Como emitir certidão negativa Receita Federal e consultar pendências
Entenda quais certidões fiscais podem ser emitidas, como consultar a situação e o que fazer quando houver restrições no CPF ou CNPJ.
Para emitir certidão negativa Receita Federal, o contribuinte precisa acessar o serviço oficial de consulta de situação fiscal e informar os dados solicitados para CPF ou CNPJ. O documento é usado para comprovar a inexistência de débitos administrados pela Receita Federal e de inscrições em dívida ativa da União, conforme a modalidade solicitada. Quando há alguma pendência, a certidão pode não ser liberada ou pode ser emitida com efeito de negativa, dependendo da situação registrada.
O que é a certidão negativa da Receita Federal
A certidão negativa é um comprovante de regularidade fiscal. Em termos práticos, ela informa que não foram identificados débitos exigíveis em nome da pessoa física ou jurídica perante os órgãos abrangidos pelo documento. É comum que ela seja solicitada em negócios, procedimentos bancários, contratos, inventários, processos administrativos e outros atos que exigem demonstração de situação fiscal regular.
O nome completo mais frequente é Certidão de Débitos Relativos a Créditos Tributários Federais e à Dívida Ativa da União. Ela reúne informações relacionadas aos tributos federais e à dívida ativa sob responsabilidade da Procuradoria-Geral da Fazenda Nacional. Por isso, costuma ser chamada de certidão conjunta, certidão federal ou certidão negativa de débitos federais.
O resultado da consulta não deve ser confundido com um extrato detalhado de obrigações. A certidão serve como prova de regularidade ou como indicação de que existem restrições. Para identificar a origem de uma pendência, o interessado pode precisar consultar seus serviços digitais, declarações transmitidas, pagamentos, parcelamentos ou processos vinculados.
Quais tipos de certidão podem aparecer
Nem toda certidão emitida tem exatamente o mesmo resultado. A classificação depende da existência de débitos, da exigibilidade desses valores e do tratamento aplicado ao caso concreto. Entender a diferença evita interpretar uma certidão positiva como impedimento automático.

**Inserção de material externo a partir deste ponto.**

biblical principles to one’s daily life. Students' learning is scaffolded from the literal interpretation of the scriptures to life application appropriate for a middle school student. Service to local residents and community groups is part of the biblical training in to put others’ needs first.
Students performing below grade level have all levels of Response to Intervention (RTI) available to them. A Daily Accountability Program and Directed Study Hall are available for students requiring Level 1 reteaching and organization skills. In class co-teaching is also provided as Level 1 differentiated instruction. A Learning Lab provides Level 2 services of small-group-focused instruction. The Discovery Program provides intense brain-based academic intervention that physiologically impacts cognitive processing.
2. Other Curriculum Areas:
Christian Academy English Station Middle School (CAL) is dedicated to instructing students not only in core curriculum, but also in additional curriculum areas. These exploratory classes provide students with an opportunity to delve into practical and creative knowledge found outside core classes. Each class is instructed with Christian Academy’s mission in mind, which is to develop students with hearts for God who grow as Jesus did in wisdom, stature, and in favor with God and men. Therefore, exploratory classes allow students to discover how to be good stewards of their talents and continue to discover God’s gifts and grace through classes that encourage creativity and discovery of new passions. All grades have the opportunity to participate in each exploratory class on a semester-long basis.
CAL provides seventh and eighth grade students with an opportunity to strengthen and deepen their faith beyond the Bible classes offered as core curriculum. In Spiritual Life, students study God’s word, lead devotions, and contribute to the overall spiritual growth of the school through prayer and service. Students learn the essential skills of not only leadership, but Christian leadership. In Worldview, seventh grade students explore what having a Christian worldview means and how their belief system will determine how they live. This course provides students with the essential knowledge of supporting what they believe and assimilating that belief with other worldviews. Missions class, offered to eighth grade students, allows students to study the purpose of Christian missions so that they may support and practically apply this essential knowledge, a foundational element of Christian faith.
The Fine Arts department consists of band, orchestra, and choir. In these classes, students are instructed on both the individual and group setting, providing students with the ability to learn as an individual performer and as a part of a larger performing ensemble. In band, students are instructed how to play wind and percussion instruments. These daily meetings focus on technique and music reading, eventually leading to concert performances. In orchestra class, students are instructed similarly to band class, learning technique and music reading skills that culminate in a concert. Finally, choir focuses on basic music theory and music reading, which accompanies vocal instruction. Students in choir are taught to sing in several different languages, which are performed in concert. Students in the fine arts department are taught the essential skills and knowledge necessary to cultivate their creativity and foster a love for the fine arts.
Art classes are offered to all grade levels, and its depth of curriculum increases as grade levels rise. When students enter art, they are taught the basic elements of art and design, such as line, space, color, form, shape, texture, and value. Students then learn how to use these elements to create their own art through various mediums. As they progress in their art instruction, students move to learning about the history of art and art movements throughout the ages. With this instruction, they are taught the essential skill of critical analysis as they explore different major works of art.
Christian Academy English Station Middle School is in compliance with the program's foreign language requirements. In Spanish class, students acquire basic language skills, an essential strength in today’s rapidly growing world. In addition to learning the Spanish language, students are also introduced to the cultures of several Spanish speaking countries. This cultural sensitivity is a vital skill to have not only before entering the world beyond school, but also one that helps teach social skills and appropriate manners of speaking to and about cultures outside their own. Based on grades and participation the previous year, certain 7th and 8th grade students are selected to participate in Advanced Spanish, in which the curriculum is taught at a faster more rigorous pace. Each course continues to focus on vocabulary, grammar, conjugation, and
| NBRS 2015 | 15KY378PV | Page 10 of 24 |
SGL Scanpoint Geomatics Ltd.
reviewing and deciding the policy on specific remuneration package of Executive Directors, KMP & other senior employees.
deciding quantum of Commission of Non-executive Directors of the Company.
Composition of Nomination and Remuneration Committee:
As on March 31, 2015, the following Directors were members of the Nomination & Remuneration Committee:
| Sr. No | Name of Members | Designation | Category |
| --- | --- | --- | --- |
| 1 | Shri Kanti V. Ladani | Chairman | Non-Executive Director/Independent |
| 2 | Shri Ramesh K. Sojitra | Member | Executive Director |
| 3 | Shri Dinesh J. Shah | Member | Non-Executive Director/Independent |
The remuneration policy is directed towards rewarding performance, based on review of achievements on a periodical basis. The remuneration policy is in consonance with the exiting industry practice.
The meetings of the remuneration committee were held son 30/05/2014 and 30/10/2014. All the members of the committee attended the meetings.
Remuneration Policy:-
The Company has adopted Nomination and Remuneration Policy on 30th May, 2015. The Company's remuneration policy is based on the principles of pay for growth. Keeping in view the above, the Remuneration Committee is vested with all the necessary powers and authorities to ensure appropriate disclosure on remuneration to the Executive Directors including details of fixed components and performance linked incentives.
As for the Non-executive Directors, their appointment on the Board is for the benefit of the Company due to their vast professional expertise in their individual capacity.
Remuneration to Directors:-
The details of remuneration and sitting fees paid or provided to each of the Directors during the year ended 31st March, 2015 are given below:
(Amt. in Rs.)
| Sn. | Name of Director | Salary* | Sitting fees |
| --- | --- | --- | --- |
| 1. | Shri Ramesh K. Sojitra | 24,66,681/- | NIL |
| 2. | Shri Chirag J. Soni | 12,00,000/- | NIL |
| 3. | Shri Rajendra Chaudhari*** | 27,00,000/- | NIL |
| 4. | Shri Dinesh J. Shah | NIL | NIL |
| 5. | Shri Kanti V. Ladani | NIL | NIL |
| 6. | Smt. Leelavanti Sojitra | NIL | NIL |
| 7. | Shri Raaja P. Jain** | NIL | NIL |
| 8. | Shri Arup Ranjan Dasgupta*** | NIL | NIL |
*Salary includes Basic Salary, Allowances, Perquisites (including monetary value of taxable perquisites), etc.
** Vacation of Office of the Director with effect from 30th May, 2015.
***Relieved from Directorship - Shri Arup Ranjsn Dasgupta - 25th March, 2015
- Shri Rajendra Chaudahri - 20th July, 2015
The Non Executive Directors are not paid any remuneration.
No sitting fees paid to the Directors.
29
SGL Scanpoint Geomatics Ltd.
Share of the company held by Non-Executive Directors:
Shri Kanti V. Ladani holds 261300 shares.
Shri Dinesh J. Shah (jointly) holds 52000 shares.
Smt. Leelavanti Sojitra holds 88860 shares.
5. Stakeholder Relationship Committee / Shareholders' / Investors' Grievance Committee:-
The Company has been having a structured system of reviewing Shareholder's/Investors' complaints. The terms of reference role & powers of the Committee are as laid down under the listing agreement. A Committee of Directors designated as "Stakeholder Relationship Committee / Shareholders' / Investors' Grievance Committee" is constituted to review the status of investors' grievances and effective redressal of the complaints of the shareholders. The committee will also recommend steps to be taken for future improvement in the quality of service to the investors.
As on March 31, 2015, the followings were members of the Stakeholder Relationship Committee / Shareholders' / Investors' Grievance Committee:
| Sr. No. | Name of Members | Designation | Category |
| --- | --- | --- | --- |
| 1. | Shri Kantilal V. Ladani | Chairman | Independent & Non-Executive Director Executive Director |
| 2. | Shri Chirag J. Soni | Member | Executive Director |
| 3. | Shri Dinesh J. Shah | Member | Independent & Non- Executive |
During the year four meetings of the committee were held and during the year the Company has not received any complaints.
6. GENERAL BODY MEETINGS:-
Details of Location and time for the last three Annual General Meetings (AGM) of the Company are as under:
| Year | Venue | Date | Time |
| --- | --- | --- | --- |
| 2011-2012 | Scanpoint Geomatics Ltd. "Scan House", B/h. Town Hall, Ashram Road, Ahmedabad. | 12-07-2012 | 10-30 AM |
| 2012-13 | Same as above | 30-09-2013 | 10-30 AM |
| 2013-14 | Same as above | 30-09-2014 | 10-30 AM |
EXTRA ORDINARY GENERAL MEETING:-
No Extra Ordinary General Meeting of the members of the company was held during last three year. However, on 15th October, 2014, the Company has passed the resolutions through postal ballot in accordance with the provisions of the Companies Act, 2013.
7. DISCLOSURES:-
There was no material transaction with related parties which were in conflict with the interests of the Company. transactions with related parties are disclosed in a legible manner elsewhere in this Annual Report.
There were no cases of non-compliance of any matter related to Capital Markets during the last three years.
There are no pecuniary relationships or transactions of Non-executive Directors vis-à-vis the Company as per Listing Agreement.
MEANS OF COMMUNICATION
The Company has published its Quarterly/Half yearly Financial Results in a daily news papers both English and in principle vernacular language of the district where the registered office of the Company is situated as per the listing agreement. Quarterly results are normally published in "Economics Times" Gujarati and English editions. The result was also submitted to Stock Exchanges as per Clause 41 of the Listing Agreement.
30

| Tipo de documento | Situação indicada | Uso prático | Atenção necessária |
|---|---|---|---|
| Negativa | Não há débitos exigíveis abrangidos pela consulta | Comprova regularidade fiscal | Confira a validade e os dados de identificação |
| Positiva com efeitos de negativa | Há situação registrada, mas sem cobrança exigível naquele momento | Em regra, produz efeitos de regularidade | Verifique a condição que gerou esse efeito |
| Positiva | Há débitos ou restrições que impedem a negativa | Indica necessidade de análise e regularização | Consulte a origem antes de efetuar pagamentos |
| Não emitida | Dados inconsistentes, indisponibilidade ou impedimento de consulta | Exige nova tentativa ou atendimento adequado | Confirme CPF, CNPJ e situação cadastral |
Como fazer a emissão pelo serviço oficial
A emissão costuma ser feita pela página de certidões da Receita Federal ou pelos ambientes digitais integrados aos serviços fazendários. Para uma consulta simples, geralmente basta indicar o CPF ou o CNPJ. Em situações que exigem detalhamento, representação de terceiros ou acesso a informações protegidas, pode ser necessário entrar no Portal e-CAC com conta habilitada ou certificado digital, conforme o perfil do usuário.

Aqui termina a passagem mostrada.